_Material for this task_:
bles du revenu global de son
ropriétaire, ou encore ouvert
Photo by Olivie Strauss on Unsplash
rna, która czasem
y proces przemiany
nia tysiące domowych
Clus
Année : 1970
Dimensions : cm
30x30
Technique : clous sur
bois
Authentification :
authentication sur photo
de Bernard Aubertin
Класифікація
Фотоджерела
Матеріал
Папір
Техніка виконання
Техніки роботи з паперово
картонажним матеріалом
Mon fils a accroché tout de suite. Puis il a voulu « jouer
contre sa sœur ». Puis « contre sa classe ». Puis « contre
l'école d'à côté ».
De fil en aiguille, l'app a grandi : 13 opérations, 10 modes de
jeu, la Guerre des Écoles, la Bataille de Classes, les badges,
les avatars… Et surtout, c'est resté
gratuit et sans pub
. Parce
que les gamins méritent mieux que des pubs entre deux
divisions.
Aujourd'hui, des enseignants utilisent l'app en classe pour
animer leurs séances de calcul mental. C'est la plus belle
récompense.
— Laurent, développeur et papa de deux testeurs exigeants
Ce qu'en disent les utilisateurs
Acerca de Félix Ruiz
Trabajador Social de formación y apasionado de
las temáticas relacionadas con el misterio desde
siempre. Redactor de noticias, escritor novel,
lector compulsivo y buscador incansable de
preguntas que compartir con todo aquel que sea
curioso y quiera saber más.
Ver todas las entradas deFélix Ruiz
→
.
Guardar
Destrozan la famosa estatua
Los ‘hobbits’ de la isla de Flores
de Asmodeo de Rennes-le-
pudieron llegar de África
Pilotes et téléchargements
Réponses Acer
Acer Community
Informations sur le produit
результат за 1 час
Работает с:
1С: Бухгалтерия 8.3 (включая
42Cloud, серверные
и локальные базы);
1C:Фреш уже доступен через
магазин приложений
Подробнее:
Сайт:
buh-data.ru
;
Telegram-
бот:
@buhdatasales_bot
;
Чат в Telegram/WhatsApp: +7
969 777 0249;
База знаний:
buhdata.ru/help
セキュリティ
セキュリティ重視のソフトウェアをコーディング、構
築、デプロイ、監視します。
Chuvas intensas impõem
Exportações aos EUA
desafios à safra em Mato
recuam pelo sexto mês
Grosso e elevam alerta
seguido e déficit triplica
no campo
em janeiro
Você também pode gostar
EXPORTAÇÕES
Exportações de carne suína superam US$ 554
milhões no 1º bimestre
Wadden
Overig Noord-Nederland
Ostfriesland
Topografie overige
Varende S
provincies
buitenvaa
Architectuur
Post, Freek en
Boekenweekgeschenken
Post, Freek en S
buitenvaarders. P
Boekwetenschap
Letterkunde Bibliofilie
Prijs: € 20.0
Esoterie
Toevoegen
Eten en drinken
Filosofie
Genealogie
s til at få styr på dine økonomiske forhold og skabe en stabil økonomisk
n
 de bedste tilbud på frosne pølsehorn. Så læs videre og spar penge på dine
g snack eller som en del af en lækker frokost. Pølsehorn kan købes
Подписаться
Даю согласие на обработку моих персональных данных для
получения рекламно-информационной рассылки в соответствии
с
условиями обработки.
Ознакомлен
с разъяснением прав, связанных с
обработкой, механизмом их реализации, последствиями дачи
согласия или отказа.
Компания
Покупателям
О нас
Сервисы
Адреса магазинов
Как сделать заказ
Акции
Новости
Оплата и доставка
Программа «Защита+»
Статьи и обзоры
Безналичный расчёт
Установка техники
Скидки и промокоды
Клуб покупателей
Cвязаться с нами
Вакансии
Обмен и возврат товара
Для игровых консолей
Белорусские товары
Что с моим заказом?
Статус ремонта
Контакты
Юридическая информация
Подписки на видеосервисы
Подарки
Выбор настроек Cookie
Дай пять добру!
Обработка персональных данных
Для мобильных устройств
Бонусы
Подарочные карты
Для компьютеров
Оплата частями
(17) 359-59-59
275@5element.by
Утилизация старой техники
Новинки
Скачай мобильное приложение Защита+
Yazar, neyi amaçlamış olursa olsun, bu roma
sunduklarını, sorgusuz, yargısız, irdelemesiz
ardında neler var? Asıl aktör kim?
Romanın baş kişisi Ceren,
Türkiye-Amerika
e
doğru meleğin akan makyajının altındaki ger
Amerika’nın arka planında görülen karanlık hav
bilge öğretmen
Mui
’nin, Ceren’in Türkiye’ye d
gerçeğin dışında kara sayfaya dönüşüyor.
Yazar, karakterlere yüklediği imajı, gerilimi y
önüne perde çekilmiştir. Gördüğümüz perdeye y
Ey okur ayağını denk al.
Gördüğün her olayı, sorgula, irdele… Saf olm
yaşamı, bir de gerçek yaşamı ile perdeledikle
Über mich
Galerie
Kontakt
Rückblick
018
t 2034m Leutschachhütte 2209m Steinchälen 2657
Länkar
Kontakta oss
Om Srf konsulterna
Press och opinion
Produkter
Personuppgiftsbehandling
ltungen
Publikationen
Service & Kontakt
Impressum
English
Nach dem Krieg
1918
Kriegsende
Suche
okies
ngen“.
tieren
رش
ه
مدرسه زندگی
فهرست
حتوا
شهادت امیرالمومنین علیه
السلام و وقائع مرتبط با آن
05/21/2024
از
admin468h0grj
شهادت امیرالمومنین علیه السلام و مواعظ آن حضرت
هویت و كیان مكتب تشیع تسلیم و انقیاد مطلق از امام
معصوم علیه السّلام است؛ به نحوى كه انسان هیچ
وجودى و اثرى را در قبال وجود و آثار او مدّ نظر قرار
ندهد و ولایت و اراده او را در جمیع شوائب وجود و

_What the task requires_:
Show every line of the data that includes the string "Yazar".

_Response to this task_:
Yazar, neyi amaçlamış olursa olsun, bu roma
Yazar, karakterlere yüklediği imajı, gerilimi y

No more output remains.